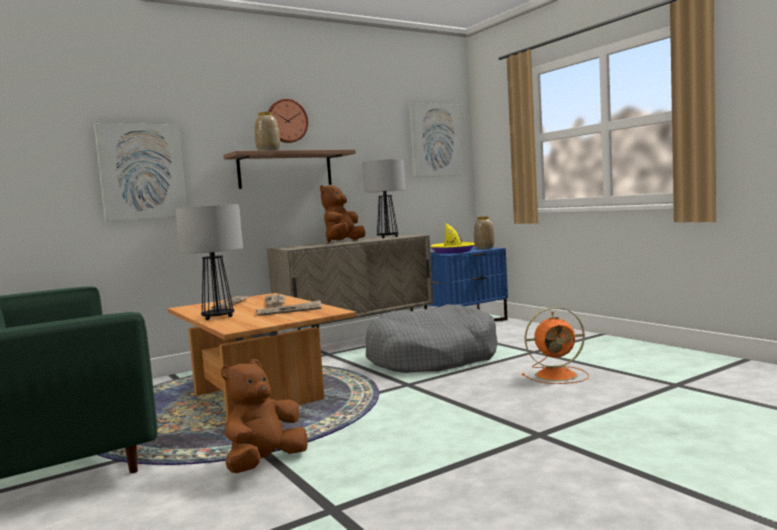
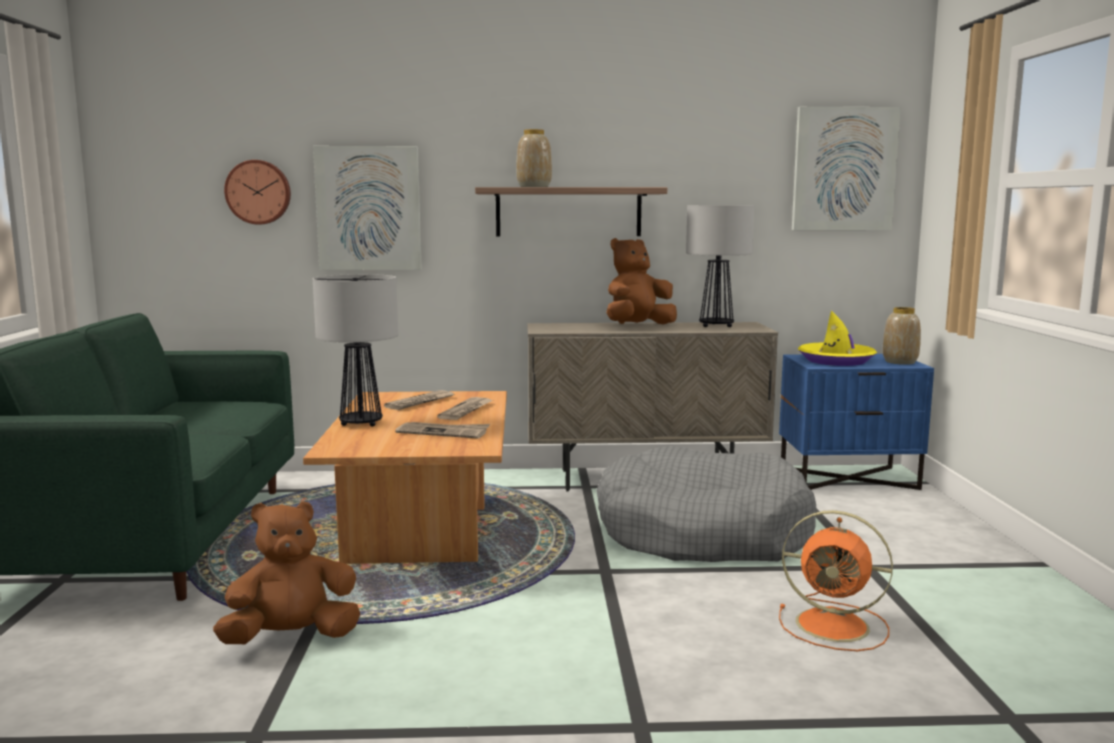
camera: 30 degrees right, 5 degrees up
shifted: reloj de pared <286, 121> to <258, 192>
---
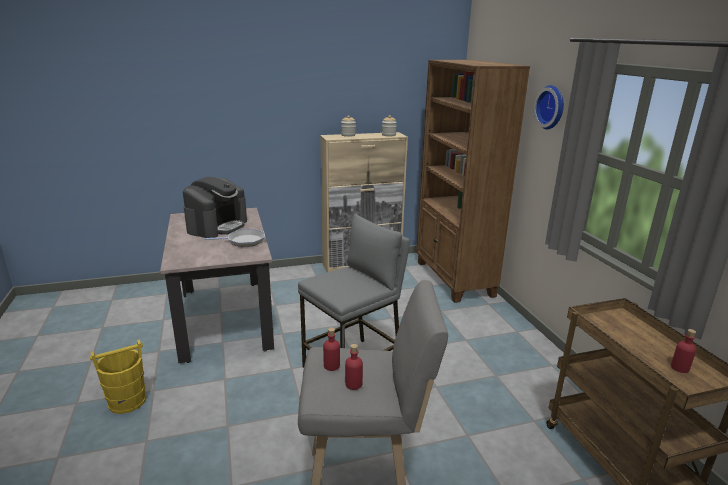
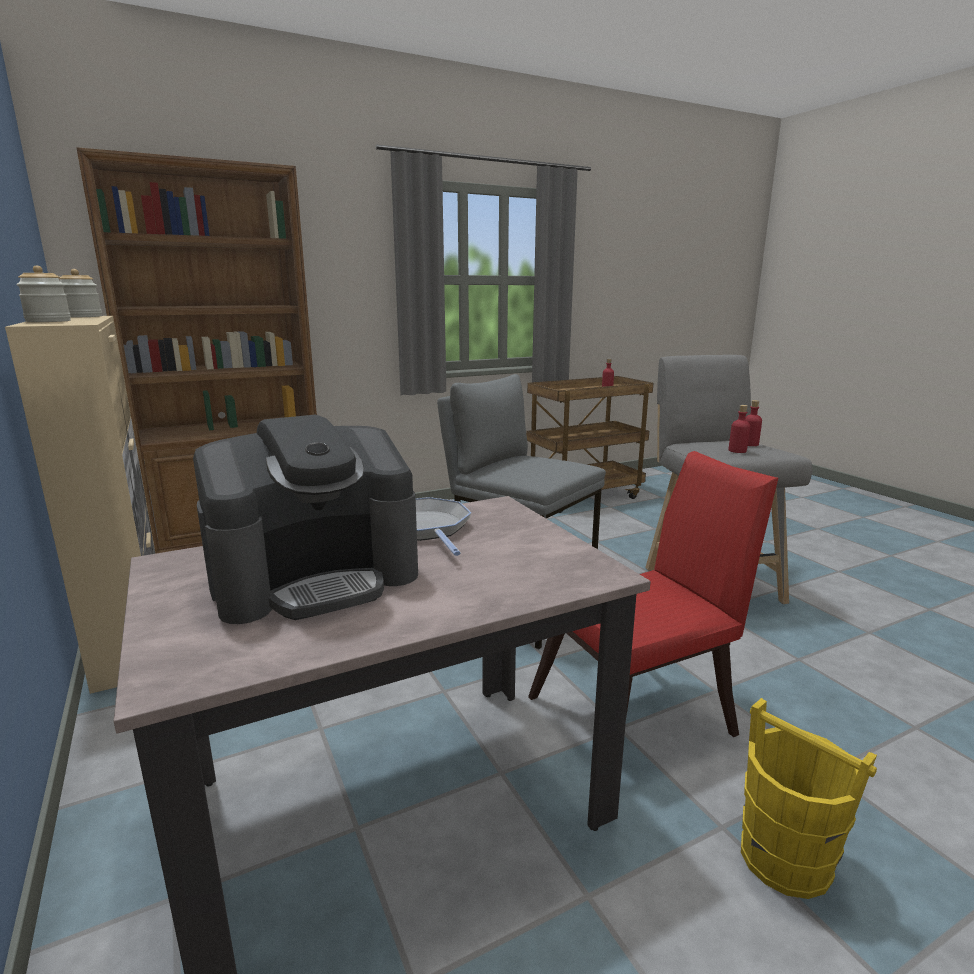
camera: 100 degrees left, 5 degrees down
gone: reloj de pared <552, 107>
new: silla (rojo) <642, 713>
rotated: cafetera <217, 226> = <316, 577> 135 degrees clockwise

Your assignment ▸
Pull each line containing the word "camera" out of the data above.

Response to this exercise ▸
camera: 30 degrees right, 5 degrees up
camera: 100 degrees left, 5 degrees down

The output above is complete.